→ Aufgabe a
Beantworte drei Fragen zum Artikel über den Lithiumabbau in Chile:
(i) Bis zu welchem Datum können sich Unternehmen um eine Lizenz zur Förderung bewerben?
(ii) Wie groß sind Chiles Lithiumreserven nach Daten des USGS?
(iii) Welchen Anteil des chilenischen Kupfermarktes dominieren heute private Konzerne?

→ Seitentext
====

Der Streit um das weiße Gold

von Eva Völpel, Santiago de Chile

(Berlin, 13. Juli 2012, taz).- Chiles Regierung hat den Startschuss für eine im Land umstrittene Initiative gegeben: Der private Abbau der reichhaltigen Lithiumvorräte soll ausgeweitet werden. Bis zum 12. September können sich Unternehmen um eine Lizenz zur Förderung des auch „weißes Gold“ genannten Metalls bewerben. Mitglieder der Opposition prüfen, ob sie das Vorhaben noch über das Verfassungsgericht stoppen können.

Lithium wird nicht nur in der Glas- und Keramikproduktion, in Schmierfetten oder in Akkus für Mobiltelefone oder Laptops eingesetzt. Aufgrund seiner guten Speicherfähigkeit ist es auch der Grundstoff für Lithium-Ionen-Batterien von Elektro- und Hybridfahrzeugen.

Und von diesen werden in den nächsten Jahren immer mehr gebraucht. Die Boston Consulting Group schätzt, dass sich der Markt für Lithiumbatterien bis 2020 auf ein Volumen von 25 Milliarden US-Dollar verdreifachen wird. Davon will Chile profitieren. Das Land besitzt nach Daten des US-amerikanischen geologischen Dienstes USGS mit 7,5 Millionen Tonnen die weltweit größten Lithiumreserven und stellt bereits heute knapp über 40 Prozent des Weltmarktexports.

Der Abbau in Chile ist preiswert: Das Metall lagert unter offenem Himmel in den Salzseen der Atacama-Wüste. Bisher durften jedoch nur zwei Firmen unter staatlicher Aufsicht eingeschränkte Mengen des Rohstoffs fördern. Doch nun will Präsident Sebastián Piñera privaten Unternehmen erlauben, in den nächsten 20 Jahren 100.000 zusätzliche Tonnen Lithium abzubauen.

Einmalig 350 Millionen Euro für jeden Vertrag

Für jeden Vertrag will die rechte Regierung einmalig 350 Millionen US-Dollar kassieren. „Wir müssen Innovation fördern und dürfen unsere Marktteilnahme nicht gefährden“, sagt Pablo Wagner, Staatssekretär im Bergbauministerium, mit Blick auf Australien oder China, die ihre Lithiumproduktion ebenfalls erhöhen wollen.

Doch Opposition und Kupfergewerkschaft warnen davor, dass die Fehler wiederholt werden, die bei der Privatisierung von Kupfer gemacht wurden. Der mit Abstand wichtigste Rohstoff Chiles wurde noch bis Anfang 1973 unter Präsident Salvador Allende zu 94 Prozent von staatlichen Unternehmen abgebaut. Heute dominieren private Konzerne zwei Drittel des chilenischen Kupfermarktes.

====

→ Übungsmaterial

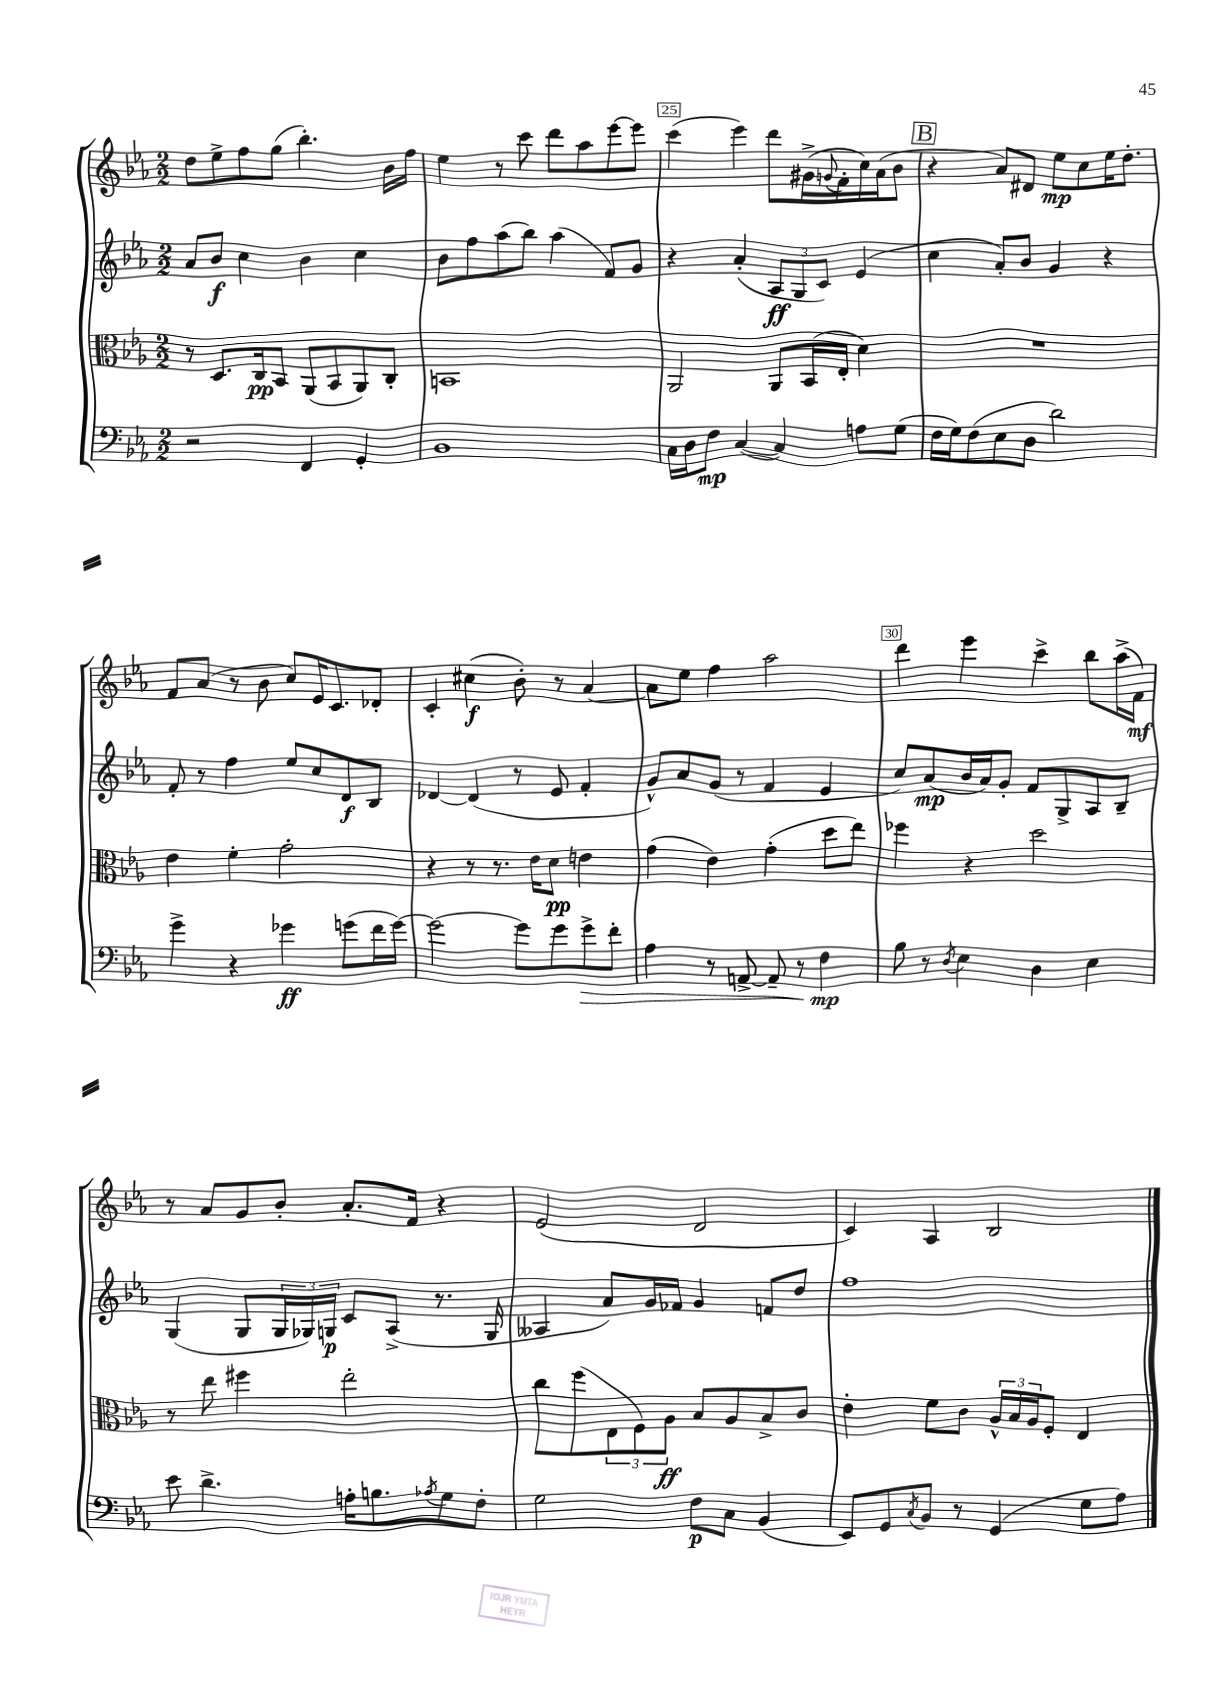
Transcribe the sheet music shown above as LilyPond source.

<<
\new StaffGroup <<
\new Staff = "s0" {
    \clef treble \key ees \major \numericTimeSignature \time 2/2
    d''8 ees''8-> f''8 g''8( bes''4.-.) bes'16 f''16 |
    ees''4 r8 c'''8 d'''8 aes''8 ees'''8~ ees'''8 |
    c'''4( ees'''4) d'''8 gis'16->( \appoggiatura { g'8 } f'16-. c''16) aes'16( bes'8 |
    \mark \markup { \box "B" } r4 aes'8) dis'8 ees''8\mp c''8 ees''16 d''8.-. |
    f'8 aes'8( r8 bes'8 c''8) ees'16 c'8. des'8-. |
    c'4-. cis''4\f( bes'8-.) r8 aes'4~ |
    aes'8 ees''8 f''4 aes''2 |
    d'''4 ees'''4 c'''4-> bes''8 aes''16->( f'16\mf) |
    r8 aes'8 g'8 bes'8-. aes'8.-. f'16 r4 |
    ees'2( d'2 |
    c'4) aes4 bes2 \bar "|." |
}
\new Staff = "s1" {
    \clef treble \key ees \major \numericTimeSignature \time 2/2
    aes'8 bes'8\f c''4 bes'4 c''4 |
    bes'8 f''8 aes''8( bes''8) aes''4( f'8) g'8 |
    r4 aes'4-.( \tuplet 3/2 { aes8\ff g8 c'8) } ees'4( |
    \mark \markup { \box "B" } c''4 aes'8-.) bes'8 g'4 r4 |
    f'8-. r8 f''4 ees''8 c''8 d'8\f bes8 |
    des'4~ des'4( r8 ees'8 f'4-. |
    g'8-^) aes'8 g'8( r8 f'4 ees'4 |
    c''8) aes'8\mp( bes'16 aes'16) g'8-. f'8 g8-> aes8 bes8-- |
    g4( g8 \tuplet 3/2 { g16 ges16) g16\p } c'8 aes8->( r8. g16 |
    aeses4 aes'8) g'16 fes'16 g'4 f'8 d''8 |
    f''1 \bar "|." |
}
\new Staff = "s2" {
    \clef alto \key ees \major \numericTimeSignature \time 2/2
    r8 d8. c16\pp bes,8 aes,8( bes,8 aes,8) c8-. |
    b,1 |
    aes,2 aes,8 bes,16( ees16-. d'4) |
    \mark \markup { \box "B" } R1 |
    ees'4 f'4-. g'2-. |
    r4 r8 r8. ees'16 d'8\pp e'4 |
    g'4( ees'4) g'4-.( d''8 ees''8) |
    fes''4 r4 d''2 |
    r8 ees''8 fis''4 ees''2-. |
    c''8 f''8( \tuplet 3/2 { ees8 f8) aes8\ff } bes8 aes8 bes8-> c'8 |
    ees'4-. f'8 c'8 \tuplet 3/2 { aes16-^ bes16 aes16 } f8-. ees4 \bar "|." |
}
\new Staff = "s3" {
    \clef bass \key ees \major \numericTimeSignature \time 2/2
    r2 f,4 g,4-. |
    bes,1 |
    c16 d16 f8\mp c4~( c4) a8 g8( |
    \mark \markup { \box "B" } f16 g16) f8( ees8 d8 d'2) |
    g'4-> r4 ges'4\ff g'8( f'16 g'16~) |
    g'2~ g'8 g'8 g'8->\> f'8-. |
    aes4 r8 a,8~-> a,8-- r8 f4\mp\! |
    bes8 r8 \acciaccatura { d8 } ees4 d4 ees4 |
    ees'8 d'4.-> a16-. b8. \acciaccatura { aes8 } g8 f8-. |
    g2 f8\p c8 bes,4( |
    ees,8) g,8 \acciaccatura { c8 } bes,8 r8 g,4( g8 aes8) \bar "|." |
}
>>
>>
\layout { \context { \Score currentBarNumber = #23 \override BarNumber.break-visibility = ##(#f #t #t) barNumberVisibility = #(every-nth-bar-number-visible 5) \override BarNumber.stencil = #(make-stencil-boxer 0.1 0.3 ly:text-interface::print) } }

====

→ Aufgabe b
Sammle bitte jede Zeile der Einträge, die die Zeichenfolge „numericTimeSignature“ enthält. Groß- und Kleinschreibung zählt.

→ Musterlösung a
(i) Bis zum 12. September.
(ii) 7,5 Millionen Tonnen.
(iii) Zwei Drittel.

→ Musterlösung b
    \clef treble \key ees \major \numericTimeSignature \time 2/2
    \clef treble \key ees \major \numericTimeSignature \time 2/2
    \clef alto \key ees \major \numericTimeSignature \time 2/2
    \clef bass \key ees \major \numericTimeSignature \time 2/2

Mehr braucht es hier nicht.